▶ _PROBLEM TO SOLVE_: Find how many lines of the entries contain the word "left", then report that figure alone.
DATA SECTION Start Marker
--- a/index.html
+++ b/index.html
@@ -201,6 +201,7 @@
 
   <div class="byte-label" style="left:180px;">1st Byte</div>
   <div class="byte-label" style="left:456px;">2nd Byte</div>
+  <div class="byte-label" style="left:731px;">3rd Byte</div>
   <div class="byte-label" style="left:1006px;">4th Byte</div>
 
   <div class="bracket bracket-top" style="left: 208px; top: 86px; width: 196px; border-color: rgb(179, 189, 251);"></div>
DATA SECTION End Marker
DATA SECTION Start Marker
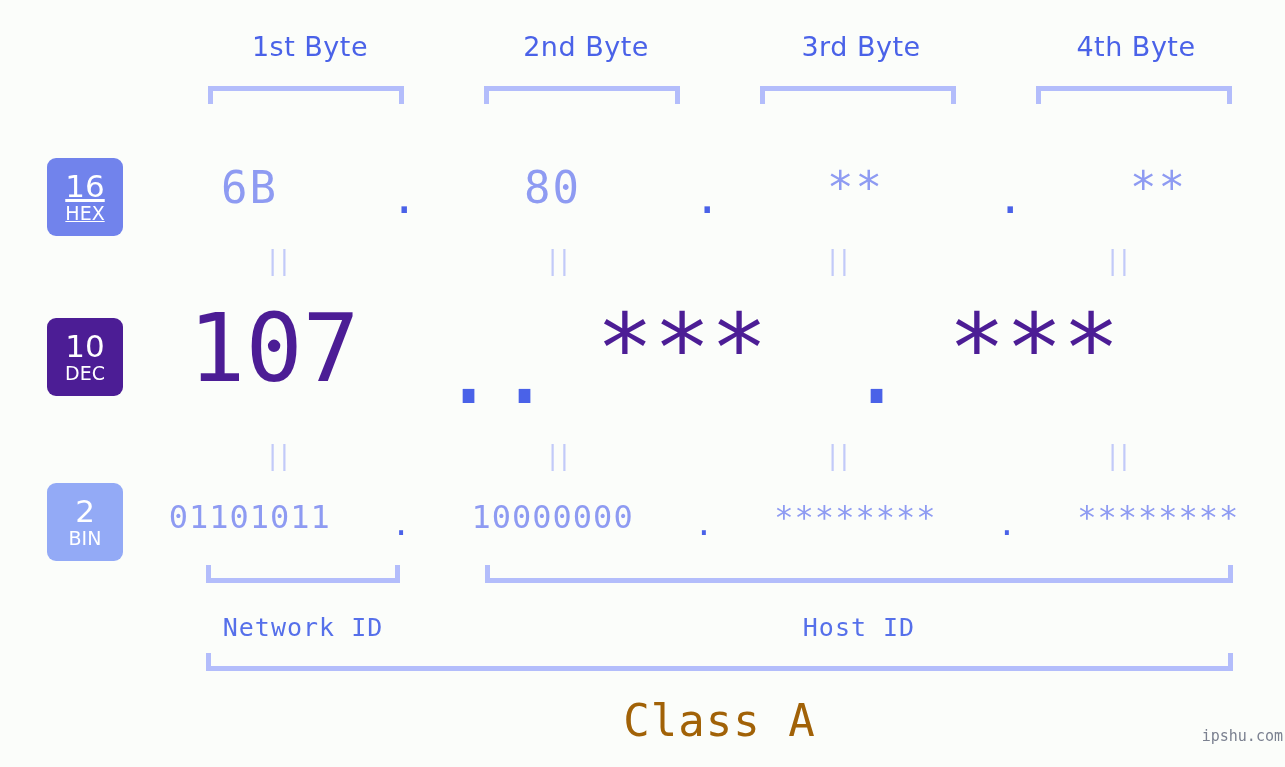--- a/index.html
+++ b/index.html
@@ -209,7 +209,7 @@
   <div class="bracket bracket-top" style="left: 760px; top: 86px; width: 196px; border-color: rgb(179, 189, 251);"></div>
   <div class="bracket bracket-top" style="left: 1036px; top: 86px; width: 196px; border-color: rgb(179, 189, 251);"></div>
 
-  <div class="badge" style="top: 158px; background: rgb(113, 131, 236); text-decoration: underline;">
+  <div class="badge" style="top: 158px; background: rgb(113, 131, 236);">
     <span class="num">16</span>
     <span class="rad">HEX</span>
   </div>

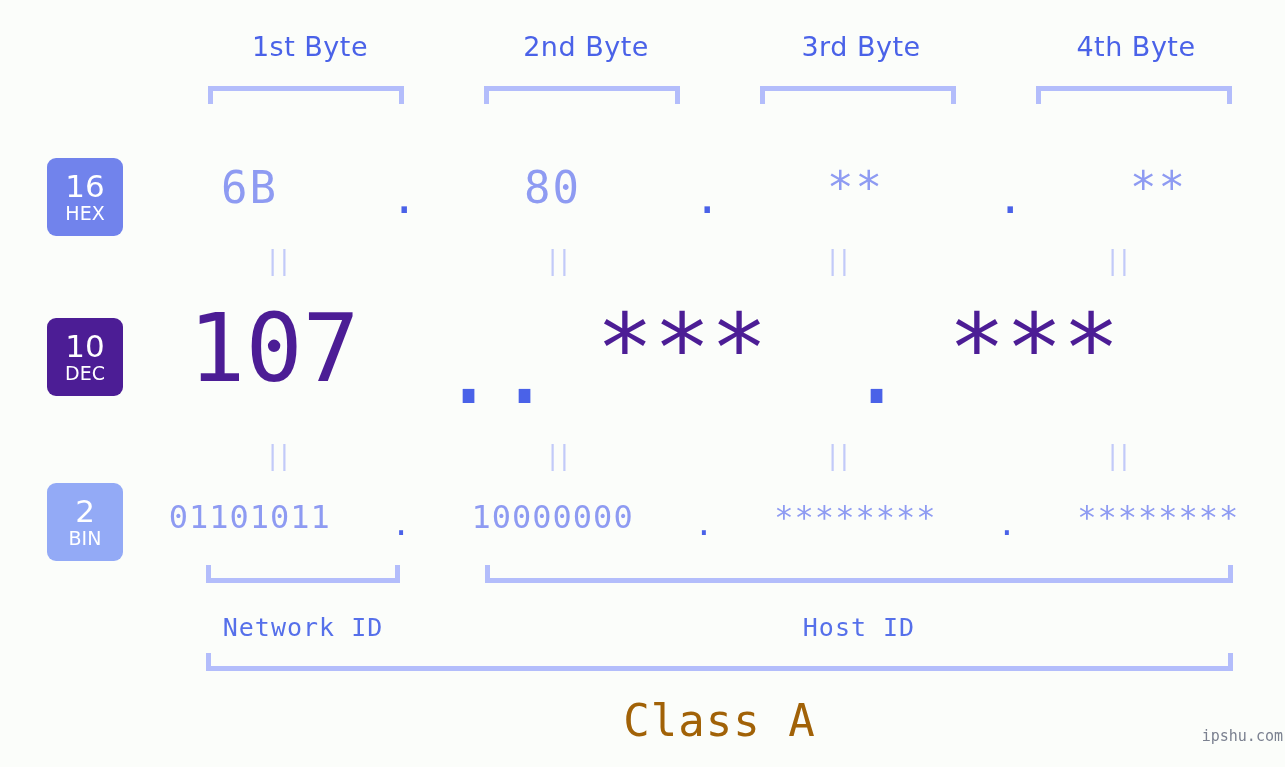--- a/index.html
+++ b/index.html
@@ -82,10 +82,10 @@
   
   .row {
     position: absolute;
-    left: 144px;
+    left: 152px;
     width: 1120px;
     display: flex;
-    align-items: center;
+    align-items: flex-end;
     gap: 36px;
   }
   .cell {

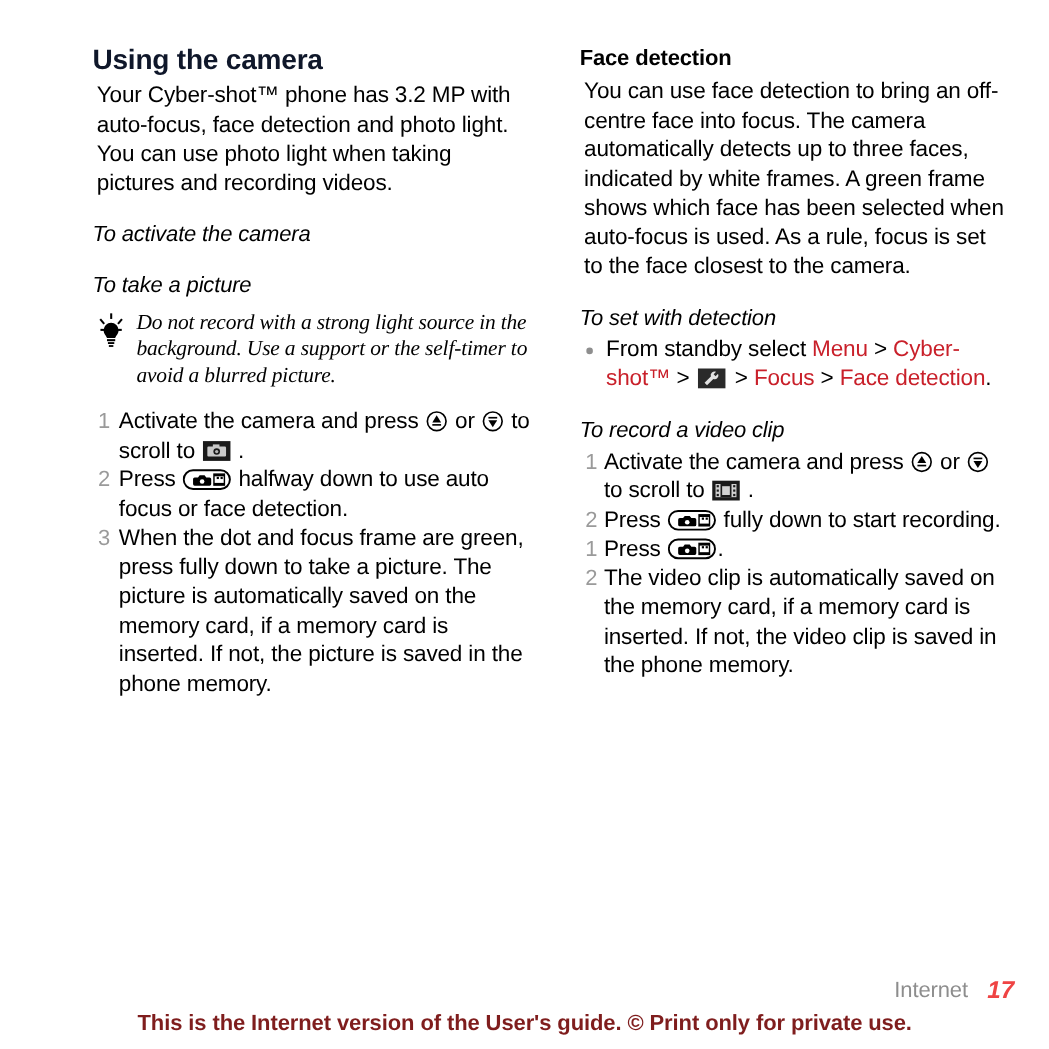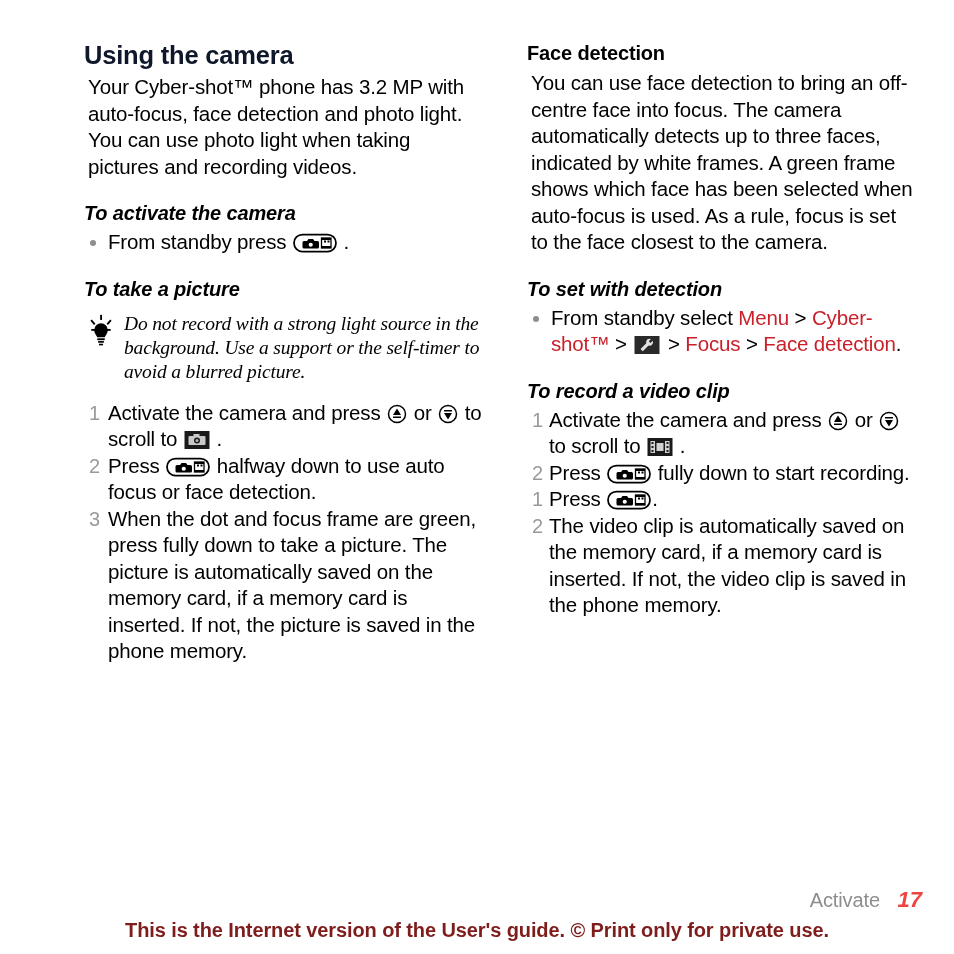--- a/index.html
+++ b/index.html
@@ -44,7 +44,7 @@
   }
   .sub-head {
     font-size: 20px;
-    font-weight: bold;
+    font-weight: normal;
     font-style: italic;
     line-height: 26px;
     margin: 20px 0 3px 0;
DATA SECTION End Marker
▶ _SOLUTION FOR THIS EXERCISE_: 9